LISTED RECORDS:
────────────────────

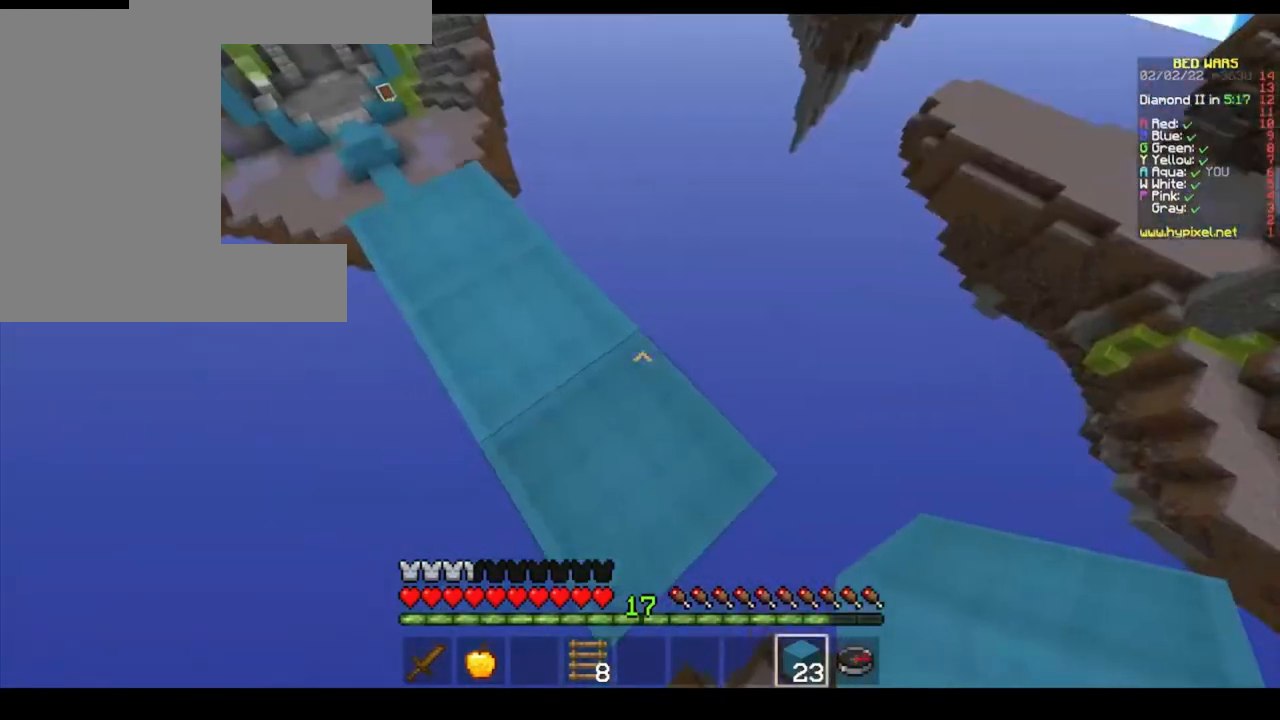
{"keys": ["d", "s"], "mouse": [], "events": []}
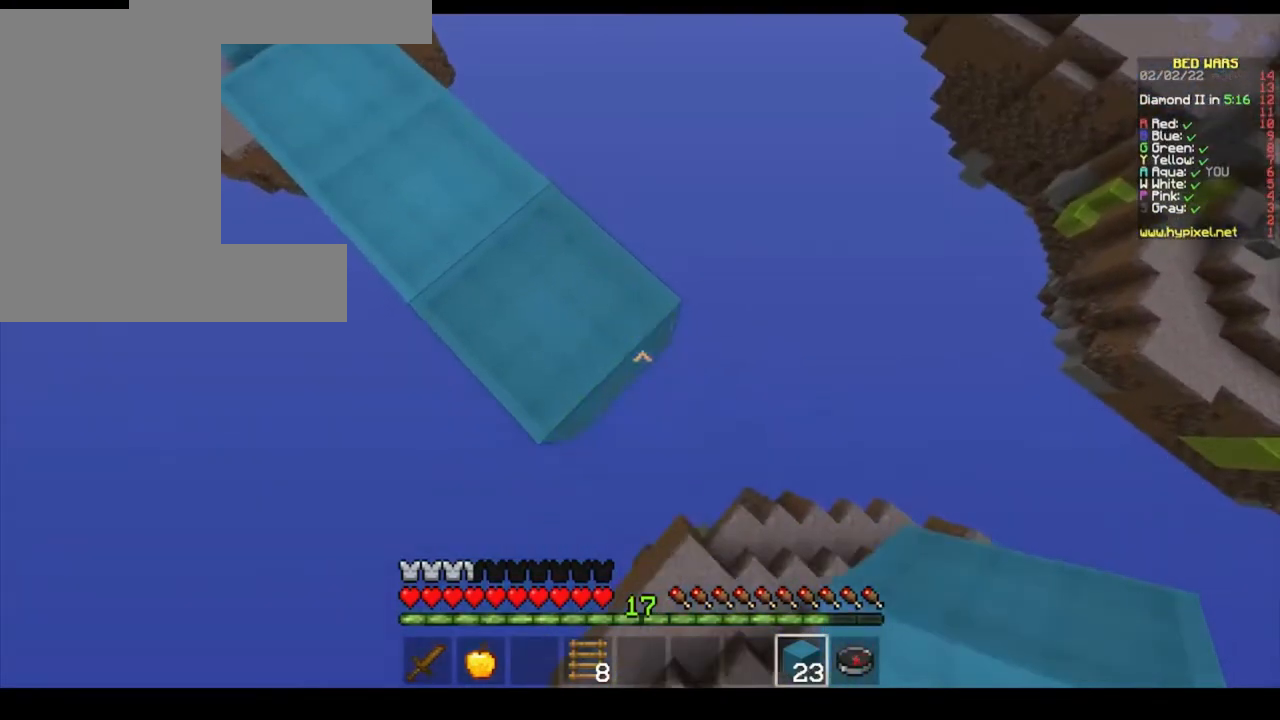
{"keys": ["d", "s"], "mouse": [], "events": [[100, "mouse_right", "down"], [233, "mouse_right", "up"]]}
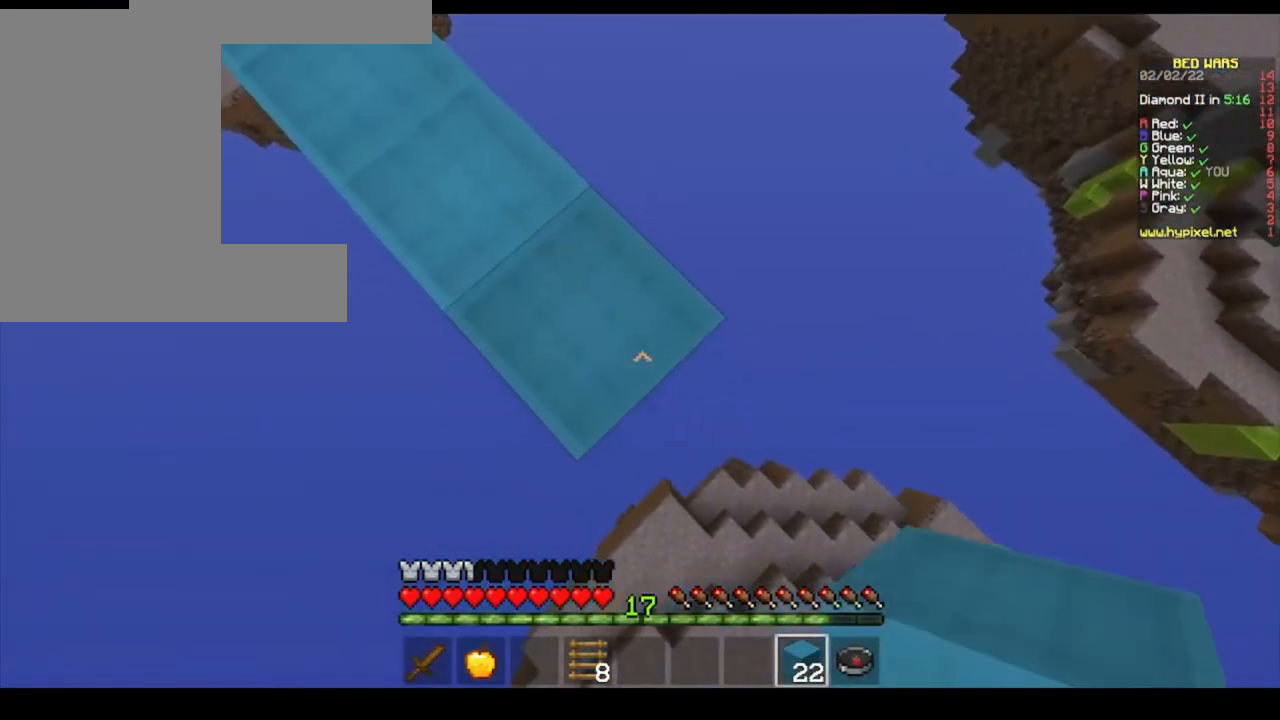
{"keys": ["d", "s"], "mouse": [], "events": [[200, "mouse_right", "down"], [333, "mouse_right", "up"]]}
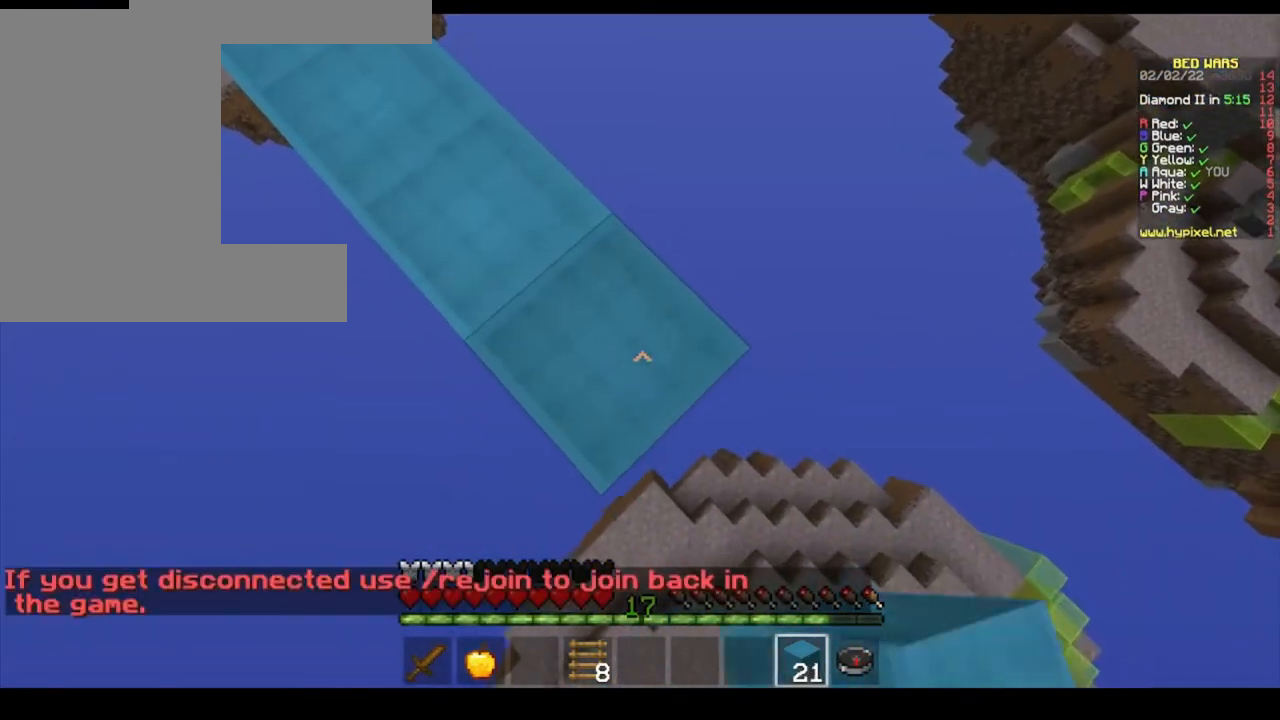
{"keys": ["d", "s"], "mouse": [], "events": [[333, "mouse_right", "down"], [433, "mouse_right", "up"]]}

────────────────────

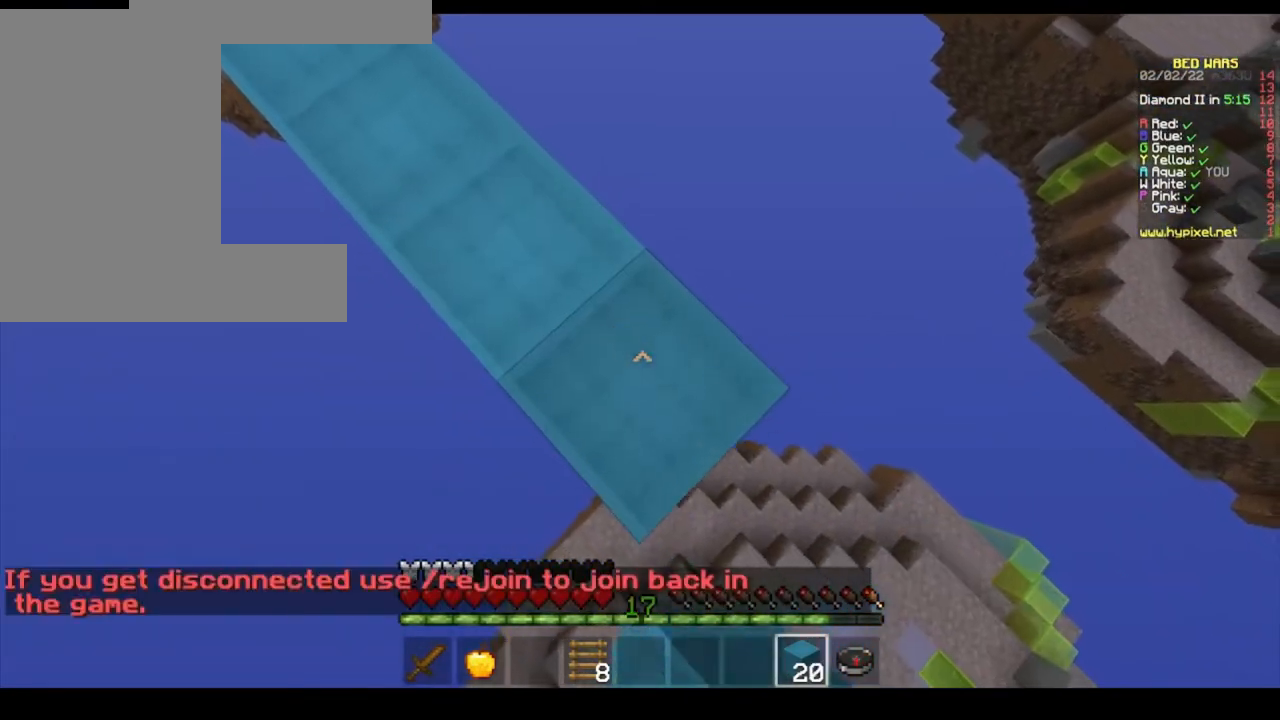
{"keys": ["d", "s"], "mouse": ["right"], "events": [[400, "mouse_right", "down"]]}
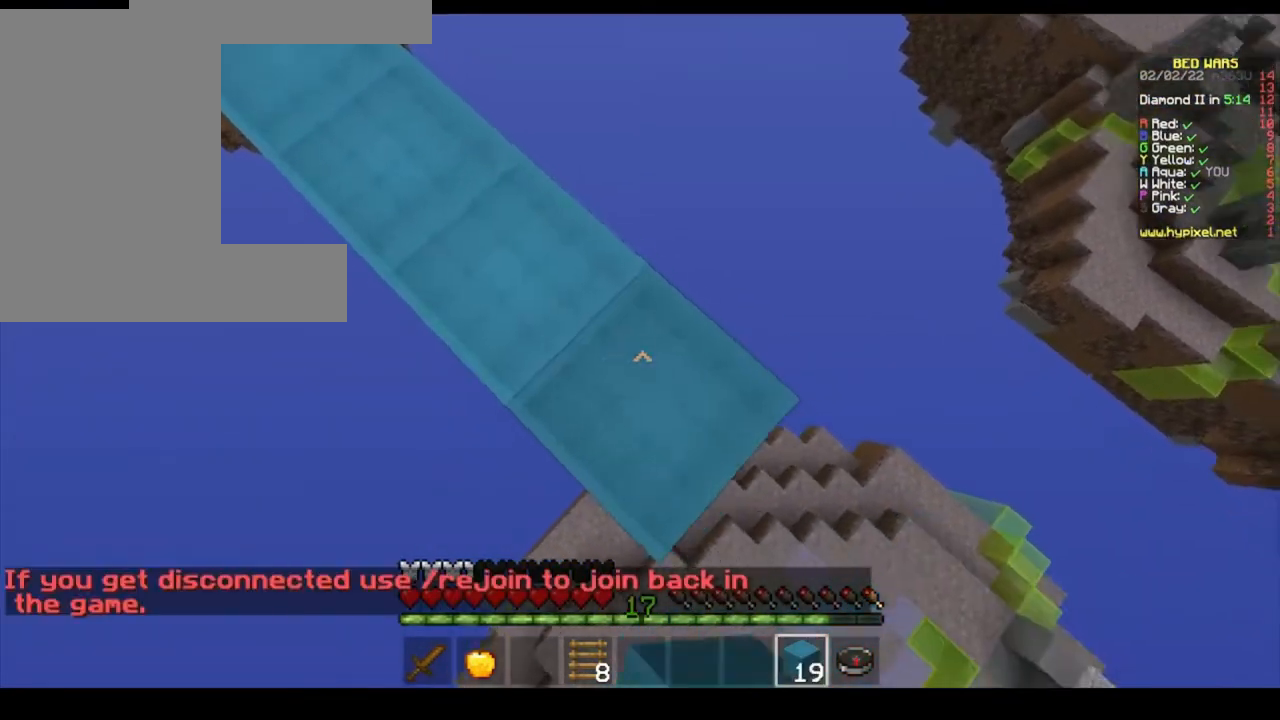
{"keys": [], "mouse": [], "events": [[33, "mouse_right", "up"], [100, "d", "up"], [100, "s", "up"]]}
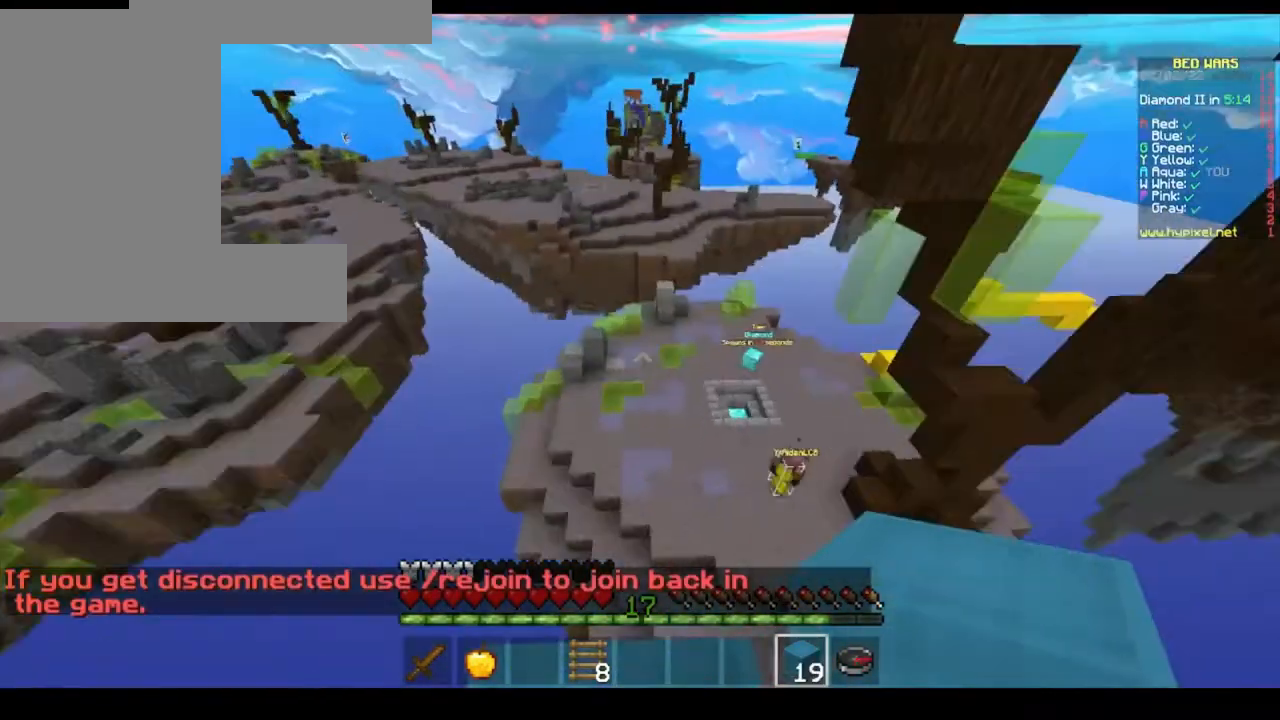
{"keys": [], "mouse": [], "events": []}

────────────────────

TASK DIRECTIONS: Looking at the records above, how many lines contain "down"? Answer with the number alone.

WRITTEN ANSWER: 4